Yukarıda tarih ve numarası yazılı hükmün temyizen tetkiki davalı vekili tarafından istenmiş ve temyiz dilekçesinin süresi içinde verildiği anlaşılmış olmakla dosyadaki kağıtlar okundu gereği konuşulup düşünüldü:

– K A R A R –

Uyuşmazlık, eser sözleşmesinden kaynaklanmakta olup, davacı iş sahibince davalı yükleniciye yapılan fazla ödemenin tahsili için başlatılan icra takibine vâki itiraz üzerine itirazın iptâli, takibin devamı istenmiş, mahkemece kabule dair verilen karar davalı vekilince temyiz edilmiştir.
1-Dosyadaki yazılara, kararın dayandığı delillerle yasaya uygun gerektirici nedenlere ve özellikle delillerin takdirinde bir isabetsizlik bulunmamasına göre davalı vekilinin aşağıdaki bendin kapsamı dışında kalan diğer temyiz itirazları yerinde görülmemiş, reddi gerekmiştir.
2-Davacı yanca başlatılan icra takibinde 6.058,00 TL asıl alacak, 20.09.2004 tarihinden itibaren yürütülen işlemiş faiz tutarı 3.453,37 TL olmak üzere toplam 9.511,37 TL’nin yasal faiziyle birlikte tahsili istenmiştir.
Mahkemece takibe yapılan itiraz yerinde görülmemiş, itirazın iptâline ve takibin devamına karar verilmiştir. Ne var ki icra takibinde talep konusu yapılan işlemiş faize de faiz isteği olduğu dikkate alınmayarak, faize faiz yürütülmesine neden olacak şekilde ve BK’nın 104/son maddesine aykırı olarak işlemiş faize de tekrar faiz yürütülmesine karar verilmesi doğru olmamşıtır.
Bunun yanında sözleşme ilişkisinden doğan alacaklarda yanlar arasında kararlaştırılmışsa kesin vade tarihinden, aksi takdirde borçlunun BK’nın 101. maddesi uyarınca temerrüde düşürüldüğü tarihten itibaren faiz yürütülebilir. Somut olayda da taraflar arasında eser sözleşmesinin bulunduğu sabittir. Dosya kapsamındaki kanıtlara göre ise davalı, davacının gönderdiği 12.05.2008 gün ve 23899 yevmiye numaralı Kartal 3. Noterliği’nce düzenlenen ve miktar belirterek ödeme istemi içeren azilname ile temerrüde düşmüştür. O halde davacının işlemiş faiz tutarı hakkındaki isteği konusunda anılan azilname ile davalı borçluya verilen önelin sona erdiği tarihten takip tarihine kadar istek yönünde yasal faiz üzerinden işlemiş faiz tutarının hesaplatılarak yukarıda da değinildiği üzere faize faiz uygulanmasına neden olmayacak şekilde hüküm tesisi gerekirken yazılı şekilde karar verilmesi usul ve yasaya aykırı olmuş, bozmayı gerektirmiştir.

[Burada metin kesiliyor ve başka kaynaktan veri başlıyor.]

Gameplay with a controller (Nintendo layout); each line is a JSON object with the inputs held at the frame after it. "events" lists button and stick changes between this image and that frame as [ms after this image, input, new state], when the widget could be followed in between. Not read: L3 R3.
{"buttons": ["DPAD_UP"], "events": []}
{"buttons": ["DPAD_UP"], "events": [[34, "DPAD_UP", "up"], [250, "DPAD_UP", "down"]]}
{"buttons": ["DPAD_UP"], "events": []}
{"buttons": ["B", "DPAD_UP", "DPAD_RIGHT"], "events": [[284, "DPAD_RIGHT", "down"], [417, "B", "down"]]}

SONUÇ: Yukarıda 1. bentte açıklanan nedenlerle davalı vekilinin diğer temyiz itirazlarının reddine, 2. bent uyarınca kabulü ile kararın davalı yararına BOZULMASINA, ödediği temyiz peşin harcının istek halinde temyiz eden davalıya geri verilmesine, 28.09.2011 gününde oybirliğiyle karar verildi.